A few days later I was asked by my second-grade teacher to read his letter in front of the school during a school gathering.  I was so proud.  I was no longer sad.  I knew Michigan would be back in the Championship the next year.  This was the second year in a row that they had made it to the finals and lost.  Webber and the rest of the starting five were only sophomores.  They would win it next year.

But then my hero never came back.  Webber left Michigan for the pros after that season, becoming the number 1 draft pick, and later engulfing Michigan in a bizarre financial scandal.  (See ESPN's excellent 30-for-30 documentary on "The Fab Five.")  Since then Michigan never made it back to the Finals.  I stopped following Michigan basketball altogether, instead shifting my interest and allegiance to Michigan football.  A few years later, I gave up basketball altogether and focused on other sports, such as football, baseball and golf.  I didn't look back...until a few weeks ago.

Two and a half weeks ago, I decided on a whim to enter a friend's March Madness pool.  What the hell, I thought.  It'll make it interesting at least, even though I hadn't watched a second of college basketball all season.  So I spent five minutes filling out my bracket and paid twenty dollars to enter the pool.  This was the first pool I'd ever entered for money, so I had no real strategy.

But when I started filling out my bracket I couldn't bring myself to chose against Michigan.  So I didn't.    Not once.  And after I sent in my bracket and looked at the other brackets in the pool, I felt kind of embarrassed.  I was the only person out of 83 people to choose Michigan to win it all.  I shared a lot of the same picks as everyone else, but Michigan is where I differed.  No one else even had Michigan going to the Championship game, let alone winning it.  I kissed my twenty bucks away, I figured.

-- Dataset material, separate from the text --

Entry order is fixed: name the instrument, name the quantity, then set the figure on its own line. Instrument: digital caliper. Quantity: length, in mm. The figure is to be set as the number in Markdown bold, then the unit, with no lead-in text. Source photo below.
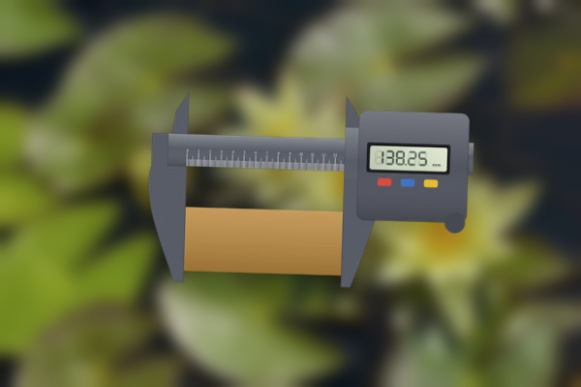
**138.25** mm
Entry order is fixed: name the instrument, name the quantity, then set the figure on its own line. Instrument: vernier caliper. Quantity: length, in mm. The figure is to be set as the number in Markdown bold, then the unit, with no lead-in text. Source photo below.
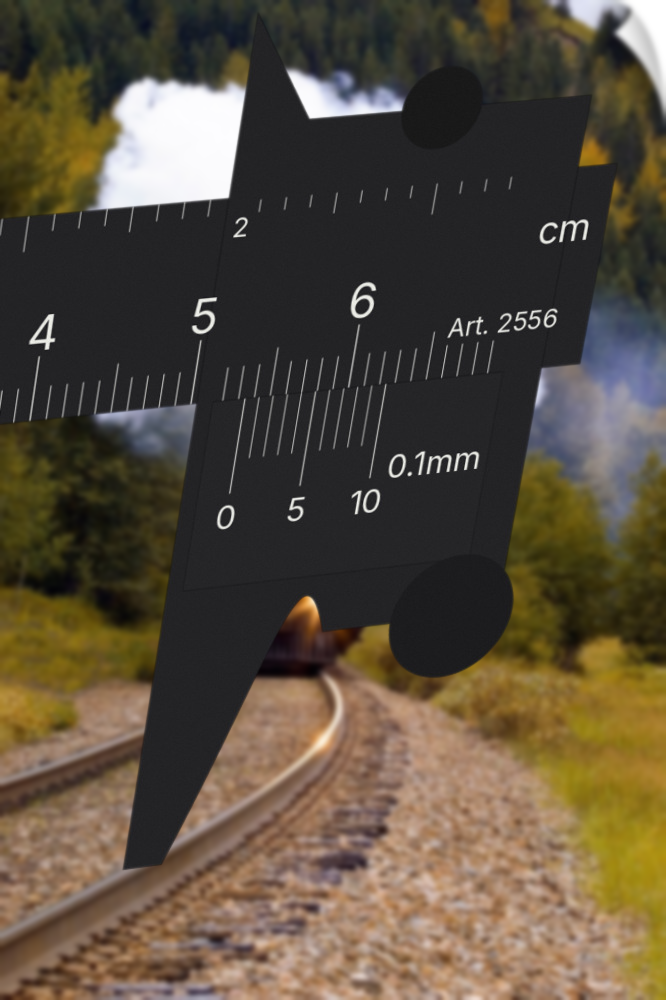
**53.4** mm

If you're reading this, or simply just breathing and occupying space, then you probably already know that Michigan is in the Finals tonight against Louisville.  That fact alone is surprising to most.  The fact that I am in first place in this 83-person pool and will win it all if Michigan wins is more surprising.

But what's most surprising to me is how by randomly entering a pool and by choosing by my childhood team, I have experienced emotions that haven't been tapped into in twenty years.  I want to go shoot hoops.  I want to go set up a screen on that guy walking his dog.  I want to be Trey Burke.  Or Mitch McGary.  I will deeply feel their pain if they lose.  I will write them a letter with a drawing on it if one of them screws up badly.

In other words, I'm twenty years older but I feel like I'm seven all over again.

But if this is all just a dream, please don't wake me.